TO BE DONE:
1 > Retype everything in the hashing lab page from "A short example" down to "function and comparator.".
2 > Translate this sentence from the hashing lab page into Spanish: "Define your own class and hash function."
3 > Proceed with the hashing lab page from the point where it stops.

|
Goal:
We will study:
- Practice using C++ STL hashtable
- Design basic hash function, and measure the collision and load factor.
- Practice and measure performance of universal hash function (i.e., randomized hash function).
(In-class) Preparation
- Copy the code over to your directory, compile and study the code to fully understand everything in the code, while at the same time,
cp ~zhang/public_html/cs4080/Demo/hashex1.cpp .
cp ~zhang/public_html/cs4080/Demo/hashex2.cpp .
cp ~zhang/public_html/cs4080/Demo/hashex3.cpp .
cp ~zhang/public_html/cs4080/Demo/hashex4.cpp .
- (Demo in hashex1.cpp) C++ STL unsorted_set is a class template that implements a set container (i.e., it stores a set of
unique elements), using a hash table data structure (in order to achieve near constant
search, insert, and delete time). It's called "unordered" as the element types are not necessarily ordered, i.e., there is no necessarily an ordering relation defined on the element type.
//from hashex1.cpp...
int main(){
//To declare a set of elements of a type T:
//unsorted_set<T> setOfTypeT;
//a set of strings
unordered_set<string> words;
string word;
//enter 5 words
//What if you enter duplicate words?
for (int i=0;i<5;i++)
{
cout <<"Enter a word:";
cin >> word;
words.insert (word);
}
//iterating through all words
for (string s: words)
cout <<s<<
...
}
- (demo in hashex2.cpp)C++ STL unsorted_map an associative container
which is a container class storing (key,value) pair (all pairs have unique keys), using a hash table data structure (in order to achieve near constant
searching, inserting time). It's called "unordered" as the key types are not necessarily ordered, i.e.,
there is no necessarily an ordering relation defined on the key type.
- (demo in hashex3.cpp) Define your own hash function and comparison function.
A short example of using customized hash function for string class.
- (demo in hashex4.cpp) Define your own class and hash function.
demo of specifying user-defined hash function and comparator.
(Homework lab4) Driving Application
You are asked to write an application with the following functionalities:
- Prompt the user to input the number of coordinate points to generate. Each coordinate point is a x- and y- coordinate value (ranging from 0 to 100).

INFORMATION GIVEN:
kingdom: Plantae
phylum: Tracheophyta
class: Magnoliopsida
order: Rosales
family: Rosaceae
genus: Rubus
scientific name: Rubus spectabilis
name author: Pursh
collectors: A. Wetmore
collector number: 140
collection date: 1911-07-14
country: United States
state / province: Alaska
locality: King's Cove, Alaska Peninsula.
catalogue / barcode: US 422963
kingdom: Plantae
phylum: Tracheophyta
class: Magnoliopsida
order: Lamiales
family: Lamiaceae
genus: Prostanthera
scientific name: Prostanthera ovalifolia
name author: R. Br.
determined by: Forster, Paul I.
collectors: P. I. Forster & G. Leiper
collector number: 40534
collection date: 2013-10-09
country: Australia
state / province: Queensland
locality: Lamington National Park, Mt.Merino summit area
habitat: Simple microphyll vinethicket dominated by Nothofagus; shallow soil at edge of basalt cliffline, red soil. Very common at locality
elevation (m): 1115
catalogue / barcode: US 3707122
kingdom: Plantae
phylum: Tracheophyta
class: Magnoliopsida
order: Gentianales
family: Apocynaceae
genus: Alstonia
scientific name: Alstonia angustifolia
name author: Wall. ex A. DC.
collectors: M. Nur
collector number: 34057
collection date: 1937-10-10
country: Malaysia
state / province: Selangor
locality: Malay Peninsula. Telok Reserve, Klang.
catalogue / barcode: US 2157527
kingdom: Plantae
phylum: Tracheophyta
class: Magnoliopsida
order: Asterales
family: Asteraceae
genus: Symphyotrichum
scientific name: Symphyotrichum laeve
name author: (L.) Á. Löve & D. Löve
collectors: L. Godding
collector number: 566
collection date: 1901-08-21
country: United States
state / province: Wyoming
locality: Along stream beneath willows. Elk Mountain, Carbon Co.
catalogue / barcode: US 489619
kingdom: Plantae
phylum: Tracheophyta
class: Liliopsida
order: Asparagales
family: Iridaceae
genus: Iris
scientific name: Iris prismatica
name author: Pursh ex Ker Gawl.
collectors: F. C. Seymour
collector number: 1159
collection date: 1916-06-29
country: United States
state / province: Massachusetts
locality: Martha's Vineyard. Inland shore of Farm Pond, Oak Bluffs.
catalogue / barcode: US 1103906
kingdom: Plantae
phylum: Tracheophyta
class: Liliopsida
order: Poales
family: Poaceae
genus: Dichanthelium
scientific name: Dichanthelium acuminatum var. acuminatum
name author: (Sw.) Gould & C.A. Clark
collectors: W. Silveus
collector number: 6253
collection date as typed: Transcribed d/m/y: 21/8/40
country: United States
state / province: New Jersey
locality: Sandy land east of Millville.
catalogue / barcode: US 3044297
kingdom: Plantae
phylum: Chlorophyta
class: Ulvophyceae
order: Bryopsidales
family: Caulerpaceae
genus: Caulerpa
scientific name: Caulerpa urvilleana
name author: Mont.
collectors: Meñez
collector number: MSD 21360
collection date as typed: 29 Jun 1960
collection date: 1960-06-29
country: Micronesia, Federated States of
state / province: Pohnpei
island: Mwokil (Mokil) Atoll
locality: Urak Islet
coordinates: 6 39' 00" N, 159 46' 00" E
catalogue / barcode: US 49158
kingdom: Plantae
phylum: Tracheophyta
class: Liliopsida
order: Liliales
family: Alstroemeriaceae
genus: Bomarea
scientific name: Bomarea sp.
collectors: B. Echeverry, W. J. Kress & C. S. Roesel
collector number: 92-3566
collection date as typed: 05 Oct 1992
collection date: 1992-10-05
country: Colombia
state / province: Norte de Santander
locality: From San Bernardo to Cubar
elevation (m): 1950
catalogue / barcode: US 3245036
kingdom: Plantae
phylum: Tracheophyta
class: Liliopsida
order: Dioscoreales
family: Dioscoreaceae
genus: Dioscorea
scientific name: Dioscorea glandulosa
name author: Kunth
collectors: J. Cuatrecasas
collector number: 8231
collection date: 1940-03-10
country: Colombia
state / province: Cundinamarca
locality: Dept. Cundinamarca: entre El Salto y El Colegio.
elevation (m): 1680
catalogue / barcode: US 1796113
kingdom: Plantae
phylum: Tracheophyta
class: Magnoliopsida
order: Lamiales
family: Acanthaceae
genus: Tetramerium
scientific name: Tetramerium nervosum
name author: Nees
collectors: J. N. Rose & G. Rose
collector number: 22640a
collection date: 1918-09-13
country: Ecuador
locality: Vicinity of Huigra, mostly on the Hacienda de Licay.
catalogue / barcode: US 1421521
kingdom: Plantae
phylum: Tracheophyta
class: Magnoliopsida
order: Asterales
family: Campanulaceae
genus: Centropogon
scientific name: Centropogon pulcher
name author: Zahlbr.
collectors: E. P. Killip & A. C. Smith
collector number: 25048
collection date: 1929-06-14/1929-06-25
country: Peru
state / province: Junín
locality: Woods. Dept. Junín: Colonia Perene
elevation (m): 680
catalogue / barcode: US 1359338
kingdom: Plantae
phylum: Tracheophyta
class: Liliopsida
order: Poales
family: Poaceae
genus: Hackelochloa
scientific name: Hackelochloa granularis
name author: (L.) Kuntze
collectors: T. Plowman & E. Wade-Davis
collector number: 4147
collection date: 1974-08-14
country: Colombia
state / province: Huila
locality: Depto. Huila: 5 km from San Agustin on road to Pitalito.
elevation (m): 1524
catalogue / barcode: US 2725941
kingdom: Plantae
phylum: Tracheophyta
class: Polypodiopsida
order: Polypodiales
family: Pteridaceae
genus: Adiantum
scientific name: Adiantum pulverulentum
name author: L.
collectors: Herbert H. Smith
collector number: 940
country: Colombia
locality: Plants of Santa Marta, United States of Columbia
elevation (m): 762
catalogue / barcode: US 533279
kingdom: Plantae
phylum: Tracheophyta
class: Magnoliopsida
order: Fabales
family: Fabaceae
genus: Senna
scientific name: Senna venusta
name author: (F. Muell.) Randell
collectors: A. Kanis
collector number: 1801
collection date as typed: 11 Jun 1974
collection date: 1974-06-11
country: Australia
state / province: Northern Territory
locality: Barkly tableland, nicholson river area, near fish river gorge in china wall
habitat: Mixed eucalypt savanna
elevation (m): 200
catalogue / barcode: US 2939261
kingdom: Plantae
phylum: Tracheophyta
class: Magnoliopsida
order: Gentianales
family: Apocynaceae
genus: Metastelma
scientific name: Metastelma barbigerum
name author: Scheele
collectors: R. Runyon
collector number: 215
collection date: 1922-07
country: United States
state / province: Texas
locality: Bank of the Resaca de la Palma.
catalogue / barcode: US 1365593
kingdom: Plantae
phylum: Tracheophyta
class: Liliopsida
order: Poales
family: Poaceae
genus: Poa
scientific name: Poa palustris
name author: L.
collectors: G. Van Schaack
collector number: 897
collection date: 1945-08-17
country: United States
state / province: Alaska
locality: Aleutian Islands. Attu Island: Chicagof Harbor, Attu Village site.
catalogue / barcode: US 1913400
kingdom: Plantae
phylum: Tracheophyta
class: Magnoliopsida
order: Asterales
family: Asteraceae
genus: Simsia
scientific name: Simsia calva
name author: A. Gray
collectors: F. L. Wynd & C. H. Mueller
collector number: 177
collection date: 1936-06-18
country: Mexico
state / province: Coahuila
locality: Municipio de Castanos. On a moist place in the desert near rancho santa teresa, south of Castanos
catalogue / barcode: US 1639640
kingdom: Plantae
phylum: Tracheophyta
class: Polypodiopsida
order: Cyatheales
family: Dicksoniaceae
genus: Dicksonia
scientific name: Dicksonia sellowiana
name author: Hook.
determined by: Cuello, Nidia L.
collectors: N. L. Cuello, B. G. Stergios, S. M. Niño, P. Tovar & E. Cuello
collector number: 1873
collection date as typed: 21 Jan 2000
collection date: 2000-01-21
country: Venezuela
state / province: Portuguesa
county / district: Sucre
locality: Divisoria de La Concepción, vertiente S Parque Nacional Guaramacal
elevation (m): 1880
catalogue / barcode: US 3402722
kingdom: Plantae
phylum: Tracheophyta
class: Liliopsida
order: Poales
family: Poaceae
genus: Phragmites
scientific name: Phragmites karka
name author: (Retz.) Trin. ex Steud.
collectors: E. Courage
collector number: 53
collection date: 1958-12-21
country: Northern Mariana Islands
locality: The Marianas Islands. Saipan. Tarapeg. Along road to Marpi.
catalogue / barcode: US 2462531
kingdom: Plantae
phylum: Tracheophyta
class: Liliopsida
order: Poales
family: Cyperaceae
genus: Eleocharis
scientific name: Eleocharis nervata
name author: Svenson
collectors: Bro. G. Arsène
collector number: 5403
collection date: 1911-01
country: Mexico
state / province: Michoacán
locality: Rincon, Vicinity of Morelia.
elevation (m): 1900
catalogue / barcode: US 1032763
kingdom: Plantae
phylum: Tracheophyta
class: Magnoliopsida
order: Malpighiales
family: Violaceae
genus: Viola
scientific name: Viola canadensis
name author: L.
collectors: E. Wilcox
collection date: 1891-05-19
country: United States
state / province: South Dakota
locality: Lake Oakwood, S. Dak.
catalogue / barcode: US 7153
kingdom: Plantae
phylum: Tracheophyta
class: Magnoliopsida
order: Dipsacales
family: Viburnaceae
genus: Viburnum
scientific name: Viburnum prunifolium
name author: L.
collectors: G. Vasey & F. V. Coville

TASK RESPONSES:
1 >
A short example of using customized hash function for string class.
- (demo in hashex4.cpp) Define your own class and hash function.
demo of specifying user-defined hash function and comparator.

2 > Define tu propia clase y tu propia función hash.

3 >
- Randomly generate the given number of random points, and store the set of points in an unsorted_set.
- Display the set of points by displaying a star character in each point.
For example, if the set contains five coordinate points, (0,0),(1,1),(2,2),(1,3),(0,4), then the following will be shown:
* *
* *
*
Note that here we assume the left-top corner is the origin, (0,0). For each point in our set, we display a
star in its corresponding position on screen:
0123456789...
* * 0
* * 1
* 2
3
...
Here is the pseudocode for displaying a set of points:
for row=0 to MAX_ROW
for col=0 to MAX_COL
if (row,col) is in the set of points //A quick lookup helps!
cout <<"*"; //display a star
else
cout <<" "; //display a space
cout << endl; //end the line, move to next row
Detailed Requirement
- Implement a Point class, which should have at least two data members x, y, you can also consider adding another data member to describe what color or charcter to display the point with. You should implement the following member functions for the class:
- Constructor
- Output operator (<<)
- Comparison operator (==) (overload this operator as a friend function of the class. Don't overload it as member function!).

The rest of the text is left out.